Le réalisateur de The Machinist met en images un scénario de jeunesse de Tony Gilroy avec en tète d’affiche les vedettes de Gone Girl et Mad Men souhaitant s’inscrire dans la veine des grands thrillers politiques des années 80. Mission accomplie ?
Les thrillers d’espionnage ont la vie dure ces temps-ci, l’actualité contemporaine dépassant souvent la fiction la plus folle ce qui donne à Opération Beyrouth un charme rétro indéniable puisqu’il se situe dans la capitale libanaise en pleine guerre civile à quelques semaines de l’invasion israélienne en 1982. Quand un agent américain Cal Riley (Mark Pellegrino) est pris en otage Mason Skiles (Jon Hamm), ancien diplomate américain à Beyrouth, devenu médiateur des conflits de travail à Boston, qui passe son temps dans les bars tentant de noyer dans l’alcool les souvenirs de ce qui lui est arrivé une décennie auparavant – Mason et sa femme Nadia (Leila Bekhti) avaient accueilli Karim (Yoav Sadian Rosenberg), 13 ans, un réfugié palestinien orphelin sans se douter que son frère aîné , Abu Rajal (Hicham Ouraqa), était un terroriste qui tua Nadia dans un assaut mené pour récupérer son frère – est rappelé dans la ville pour négocier la libération de l’otage son meilleur ami à l’époque.
Des Bourne à Michael Clayton le scénariste Tony Gilroy est un habitué des intrigues complexes mêlant des barbouzes et personnages tourmentés , rédigé en 1991 le script d’Opération Beyrouth est en quelque sorte le prototype de son oeuvre. Il brode une intrigue solide qui utilise le contexte politique complexe de l’époque, qu’il parvient à restituer assez clairement , comme toile de fond à des enjeux plus humains. On y retrouve son écriture laconique et son sens aigu des personnages et des dialogues. Traité comme un thriller où pris dans les machinations du Mossad, de la CIA, des ravisseurs et de l’OLP Skiles tente de garder une longueur d’avance avec l’aide de Sandy Crowder (Rosamund Pike), Opération Beyrouth repose moins sur des événements politiques libanais spécifiques que sur des idées plus universelles sur la trahison, la loyauté. Brad Anderson (the Machinist), qui dit avoir été inspiré de films comme L’Année de tous les dangers (Peter Weir 1982), restitue bien l’ambiance de la ville déchirée par la guerre civile même si il se repose sur la lumière jaunâtre qui semble être la palette de référence d’ Hollywood pour représenter le Moyen-Orient, il fait avancer l’intrigue sans en sacrifier la complexité et même si elle nous est parfois familière l’aborde avec un niveau d’intelligence souvent absent des thrillers récents. Il pèche en revanche à lui donner une énergie et un rythme assez soutenus pour vraiment accrocher le spectateur.

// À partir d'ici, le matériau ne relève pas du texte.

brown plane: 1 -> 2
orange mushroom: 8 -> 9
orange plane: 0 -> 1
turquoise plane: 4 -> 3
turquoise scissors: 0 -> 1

Mason aurait pu être juste un autre homme brisé à qui le danger offre une rédemption mais Hamm donne à son héros un sens des responsabilité et une sincérité qui lui évite d’être simplement un mélange de James Bond et de Don Draper, lançant des one-liners avec insouciance. Rosamund Pike dont le personnage efficace et énigmatique est le pendant parfait à la lassitude décontractée de Hamm offre encore une nouvelle fois une prestation très solide et donne au film un duo engageant. Ils sont entourés d’une pléiade d’acteurs familiers des amateurs de série télévisées (Mark « LOST » Pellegrino , Dean « Breaking Bad » Norris , Jonny « Blacklist » Coyne) de vieux briscards qui donnent assez de charisme à des personnages peu approfondis.